I am new to Nagios and I am facing this problem with the servers we are monitoring. We donot get notification mails or sms bcoz the number of attempts for checking a service does not increment beyond 1/4. It is stuck at 1/4, does not increment like 2/4, 3/4 and finally 4/4 so we donot get notification mails/sms. This problem only occurs when the status information is “Plugin timed out while executing system call” or “Connection refused by host”
what’s the retry interval set to?
Retry interval is set to 1
Whenever we come across this issue the service check hits a hard state at 1/4 which should normally occur at 4/4. I’ve just done a default configuration of nagios; nothing complex.
do the checks get rescheduled?
Yes, the checks get re-scheduled but the number of attempts does not increment.
I also want to know, how to execute service checks irrespective of the host status. Normally service checks are disabled when the host goes down or is unreachable.

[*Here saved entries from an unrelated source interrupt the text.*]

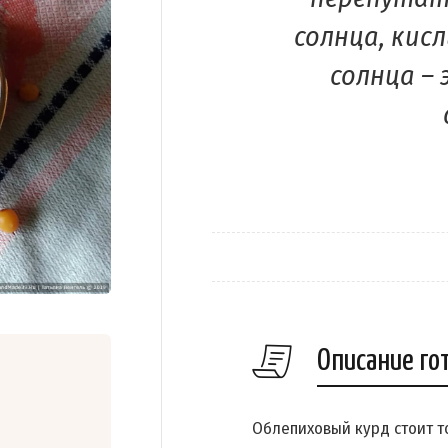
солнца, кис
солнца – 
Описание го
Облепиховый курд стоит то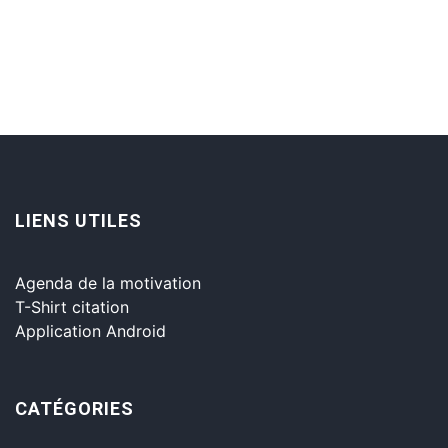
LIENS UTILES
Agenda de la motivation
T-Shirt citation
Application Android
CATÉGORIES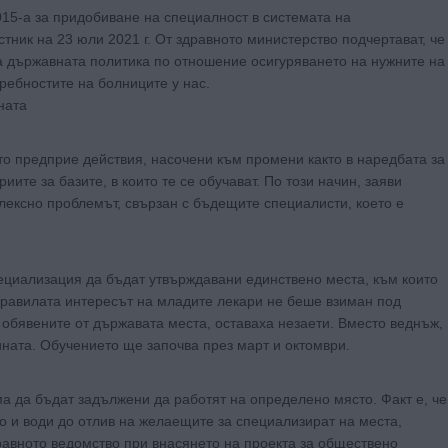
15-а за придобиване на специалност в системата на
ник на 23 юли 2021 г. От здравното министерство подчертават, че
 държавната политика по отношение осигуряването на нужните на
ребностите на болниците у нас.
ната
то предприе действия, насочени към промени както в наредбата за
иите за базите, в които те се обучават. По този начин, заяви
ексно проблемът, свързан с бъдещите специалисти, което е
ециализация да бъдат утвърждавани единствено места, към които
правилата интересът на младите лекари не беше взиман под
т обявените от държавата места, оставаха незаети. Вместо веднъж,
ината. Обучението ще започва през март и октомври.
а да бъдат задължени да работят на определено място. Факт е, че
о и води до отлив на желаещите за специализират на места,
равното ведомство при внасянето на проекта за обществено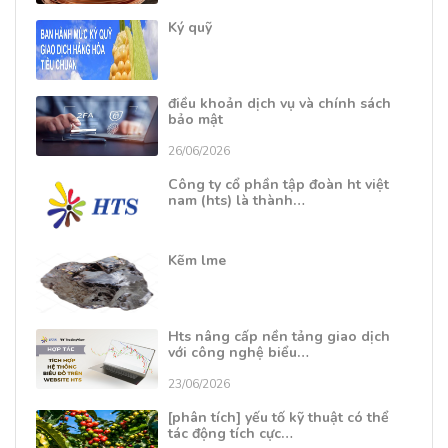
Ký quỹ
điều khoản dịch vụ và chính sách
bảo mật
26/06/2026
Công ty cổ phần tập đoàn ht việt
nam (hts) là thành…
Kẽm lme
Hts nâng cấp nền tảng giao dịch
với công nghệ biểu…
23/06/2026
[phân tích] yếu tố kỹ thuật có thể
tác động tích cực…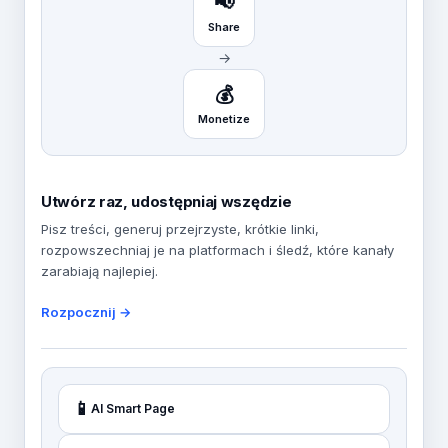
📢
Share
→
💰
Monetize
Utwórz raz, udostępniaj wszędzie
Pisz treści, generuj przejrzyste, krótkie linki,
rozpowszechniaj je na platformach i śledź, które kanały
zarabiają najlepiej.
Rozpocznij →
📱
AI Smart Page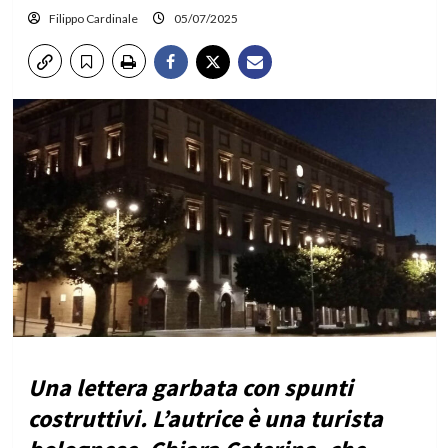
Filippo Cardinale
05/07/2025
Una lettera garbata con spunti
costruttivi. L’autrice è una turista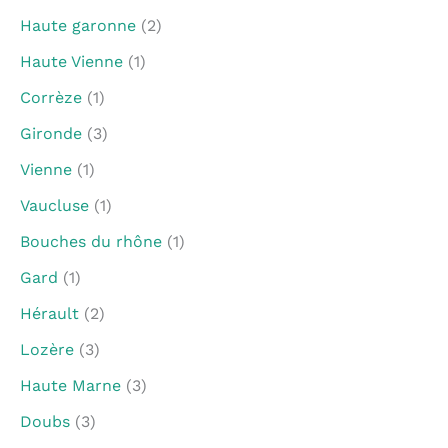
Haute garonne
(2)
Haute Vienne
(1)
Corrèze
(1)
Gironde
(3)
Vienne
(1)
Vaucluse
(1)
Bouches du rhône
(1)
Gard
(1)
Hérault
(2)
Lozère
(3)
Haute Marne
(3)
Doubs
(3)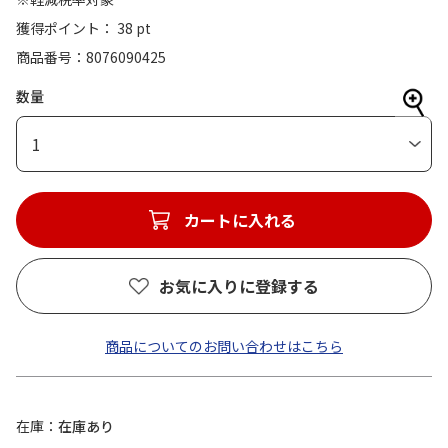
獲得ポイント： 38 pt
商品番号
8076090425
数量
1
カートに入れる
お気に入りに登録する
商品についてのお問い合わせはこちら
在庫
在庫あり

Is your problem happening on ALL service checks or only some particular ones?
What use does it have to make a service check on an unreachable or down host?
I think it can’t be done without modifying the source code of the nagios scheduler.
Its happening on all service checks.
I know its stupid to execute service checks on down or unreachable host but my superiors want it that way so please let me know if there is a way.
Explain them it’s simply STUPID, if the host is down you are only hogging the nagios machine with useless checks (which i expect they can see will have no effect whatsoever). Decrease the hosts check alive interval if you want (it does a check_ping so are already doing a service check if taht can be used as an excuse) as i said i doubt it can be done without modifying the source of the scheduler.
back to the plugins:
It looks like nagios can’t get a valid result from those plugins so there really is no CRITICAL state to be counted.
Try running the plugins from command line as user nagios and see if you can get a result. It’s probably some misconfiguration or firewall problem (for the second type of error), i.e. you can’t make a check_ssh if you don’t have ssh access through some firewall.